Originally a staple of the Andean region, it is now becoming increasingly popular in western society as we recognise the benefits of consuming it.
Although we cook quinoa like many other grains, it is in fact a relative of spinach, beets and chard and the part we eat is the seed. I have to say, backpacking through South America back in my 20s I don’t specifically remember quinoa. I guess the more memorable meals were found in street stalls such as barbecued guinea pig and insects we couldn’t name!
Often in these cold months, we tend to dine on endless slow cooked meals, stews, roasts, curries, soups. Anything that can provide us comfort over winter.
I sometimes tire of these and dream of those lovely fresh meals we eat in spring and summer. The meal below emulates this desire. It’s simple, healthy, fast, full of flavour and thoroughly refreshing. You can serve it warm or cold and it looks so bright and inviting on the plate. I have used Simon Gault’s stock in this recipe. I personally find it one of the best stocks on the market, being gluten free and actually made from real chicken. Enjoy a taste of spring!
Peri Peri Chicken with Quinoa Salad Ingredients Rub
2 tsp paprika 1 tsp ginger powder 1.5 tsp ground cardamon 1.5 tsp garlic salt 1.5 tsp oregano 1 tsp cayenne pepper 4 free range chicken breasts-skin off 1-2 tbl Olive oil
2 cups quinoa 4 cups water with Simon Gault chicken stock added to taste 5-6 tomatoes chopped 2 handfuls fresh French beans, top and tailed 2 large handfuls of coriander chopped Juice of a lemon Salt to season
250ml natural yoghurt 1 handful of mint chopped Juice of half a lemon
1. Mix all ingredients in the rub together and roll the chicken breasts in it.

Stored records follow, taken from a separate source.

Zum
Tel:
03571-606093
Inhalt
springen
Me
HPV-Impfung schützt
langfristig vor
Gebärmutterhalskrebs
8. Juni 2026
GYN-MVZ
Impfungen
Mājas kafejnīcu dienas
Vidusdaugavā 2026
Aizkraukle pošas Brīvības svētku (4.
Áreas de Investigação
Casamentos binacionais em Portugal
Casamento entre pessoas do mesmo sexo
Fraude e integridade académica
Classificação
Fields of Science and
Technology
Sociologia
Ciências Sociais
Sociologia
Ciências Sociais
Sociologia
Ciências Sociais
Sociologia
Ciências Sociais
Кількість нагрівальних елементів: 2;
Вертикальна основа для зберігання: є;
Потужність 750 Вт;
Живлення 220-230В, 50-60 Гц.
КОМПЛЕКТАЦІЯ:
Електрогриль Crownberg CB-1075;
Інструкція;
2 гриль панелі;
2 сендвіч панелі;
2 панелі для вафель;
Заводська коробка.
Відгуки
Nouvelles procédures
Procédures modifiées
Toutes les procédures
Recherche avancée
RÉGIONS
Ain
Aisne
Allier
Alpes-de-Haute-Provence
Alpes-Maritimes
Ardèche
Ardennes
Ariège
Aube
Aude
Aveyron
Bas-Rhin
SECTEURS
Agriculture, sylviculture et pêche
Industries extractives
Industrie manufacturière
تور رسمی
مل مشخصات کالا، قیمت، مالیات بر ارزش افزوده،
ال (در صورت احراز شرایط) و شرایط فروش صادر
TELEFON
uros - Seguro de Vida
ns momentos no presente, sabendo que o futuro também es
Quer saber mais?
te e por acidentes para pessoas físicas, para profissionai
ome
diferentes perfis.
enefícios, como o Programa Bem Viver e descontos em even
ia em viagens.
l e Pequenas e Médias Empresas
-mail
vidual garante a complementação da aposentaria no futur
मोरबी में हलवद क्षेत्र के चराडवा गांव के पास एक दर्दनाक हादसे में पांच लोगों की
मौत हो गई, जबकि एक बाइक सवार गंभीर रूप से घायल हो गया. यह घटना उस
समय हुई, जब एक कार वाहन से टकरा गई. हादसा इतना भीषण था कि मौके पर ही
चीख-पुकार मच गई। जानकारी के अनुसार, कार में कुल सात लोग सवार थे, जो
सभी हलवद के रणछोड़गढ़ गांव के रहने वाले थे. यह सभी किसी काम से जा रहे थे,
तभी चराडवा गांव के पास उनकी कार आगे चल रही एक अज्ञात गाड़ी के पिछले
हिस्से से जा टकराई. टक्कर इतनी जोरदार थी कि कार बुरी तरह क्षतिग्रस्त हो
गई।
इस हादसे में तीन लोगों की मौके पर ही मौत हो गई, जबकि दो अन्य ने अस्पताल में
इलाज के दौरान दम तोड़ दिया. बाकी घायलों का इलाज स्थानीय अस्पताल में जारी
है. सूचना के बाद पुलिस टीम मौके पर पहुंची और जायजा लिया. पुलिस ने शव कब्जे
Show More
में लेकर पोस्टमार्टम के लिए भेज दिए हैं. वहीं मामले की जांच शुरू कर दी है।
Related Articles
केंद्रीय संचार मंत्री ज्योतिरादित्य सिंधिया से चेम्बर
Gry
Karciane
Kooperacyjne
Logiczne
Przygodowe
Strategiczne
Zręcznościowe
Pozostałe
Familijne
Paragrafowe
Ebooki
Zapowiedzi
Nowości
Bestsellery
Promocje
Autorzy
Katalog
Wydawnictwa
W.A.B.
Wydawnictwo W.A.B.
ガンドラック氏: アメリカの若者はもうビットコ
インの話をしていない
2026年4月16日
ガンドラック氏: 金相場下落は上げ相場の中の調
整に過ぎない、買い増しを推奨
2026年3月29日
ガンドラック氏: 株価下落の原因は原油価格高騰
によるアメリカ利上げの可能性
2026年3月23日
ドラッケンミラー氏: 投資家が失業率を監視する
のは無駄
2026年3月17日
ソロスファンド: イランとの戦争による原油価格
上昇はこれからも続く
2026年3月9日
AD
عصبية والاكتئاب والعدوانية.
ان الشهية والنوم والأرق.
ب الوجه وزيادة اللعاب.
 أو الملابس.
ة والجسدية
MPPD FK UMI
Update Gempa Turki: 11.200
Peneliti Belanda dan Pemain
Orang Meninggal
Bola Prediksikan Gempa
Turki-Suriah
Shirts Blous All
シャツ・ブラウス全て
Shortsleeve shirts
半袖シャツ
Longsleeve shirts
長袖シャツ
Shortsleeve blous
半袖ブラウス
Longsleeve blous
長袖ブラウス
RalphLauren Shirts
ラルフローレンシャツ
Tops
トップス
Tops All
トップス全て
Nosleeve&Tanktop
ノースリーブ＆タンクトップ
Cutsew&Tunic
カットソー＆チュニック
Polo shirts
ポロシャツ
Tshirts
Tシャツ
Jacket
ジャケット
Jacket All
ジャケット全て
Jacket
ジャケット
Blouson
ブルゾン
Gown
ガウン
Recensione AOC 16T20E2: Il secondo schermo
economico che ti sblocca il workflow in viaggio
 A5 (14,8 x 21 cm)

Cover and set aside in fridge till ready to cook. The longer you leave it, the more flavour will develop in the chicken. 2. Rinse the quinoa under the tap thoroughly to ensure it will not have a bitter flavour when cooked. 3. Bring the water and stock to boil in a pot and cook the quinoa as per cooking instructions on pack, usually 15-20 mins. I do it in my rice cooker, it delivers light fluffy quinoa without fail each time. Fluff with a fork once cooked. Cool or leave warm depending on method. 4. Top and tail the beans and blanch in boiling water for 2-3 mins then run under cold water. Chop up the tomatoes. 5. Heat 1-2 tbl olive oil in a fry pan and when medium hot, cook the chicken on each side for 4-5 mins, be careful not to overcook else will dry out. Rest when ready for 5 mins then slice. 6. Mix the ingredients for the yoghurt dressing together in a bowl and place in fridge till ready to serve. 7. Mix all the vegetables including the chopped coriander through the quinoa , and squeeze over the lemon juice. Place sliced chicken on top and serve with the dressing. Note to add in the coriander at the very end if serving warm else it will discolour and wilt.
Please note you can add in any other vegetables your kids enjoy and use less cayenne to make it a more family friendly dinner. Vegetarians can dine on this sumptuous salad, obviously exchanging the chicken stock for vege stock.